▶ [Task item]
From the entries below, reproduce exactly the line containing "plush toy: present", the line containing "washcloth: present [67,396,140,432]", and every line in between, with nothing added.

▶ [Data for this exercise]
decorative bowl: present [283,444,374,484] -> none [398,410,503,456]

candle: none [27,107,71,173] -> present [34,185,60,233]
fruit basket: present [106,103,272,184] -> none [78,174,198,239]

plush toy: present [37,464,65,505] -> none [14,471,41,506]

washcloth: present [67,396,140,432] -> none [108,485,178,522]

--

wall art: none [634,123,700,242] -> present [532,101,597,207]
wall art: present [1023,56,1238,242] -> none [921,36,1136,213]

▶ [Task output]
plush toy: present [37,464,65,505] -> none [14,471,41,506]

washcloth: present [67,396,140,432] -> none [108,485,178,522]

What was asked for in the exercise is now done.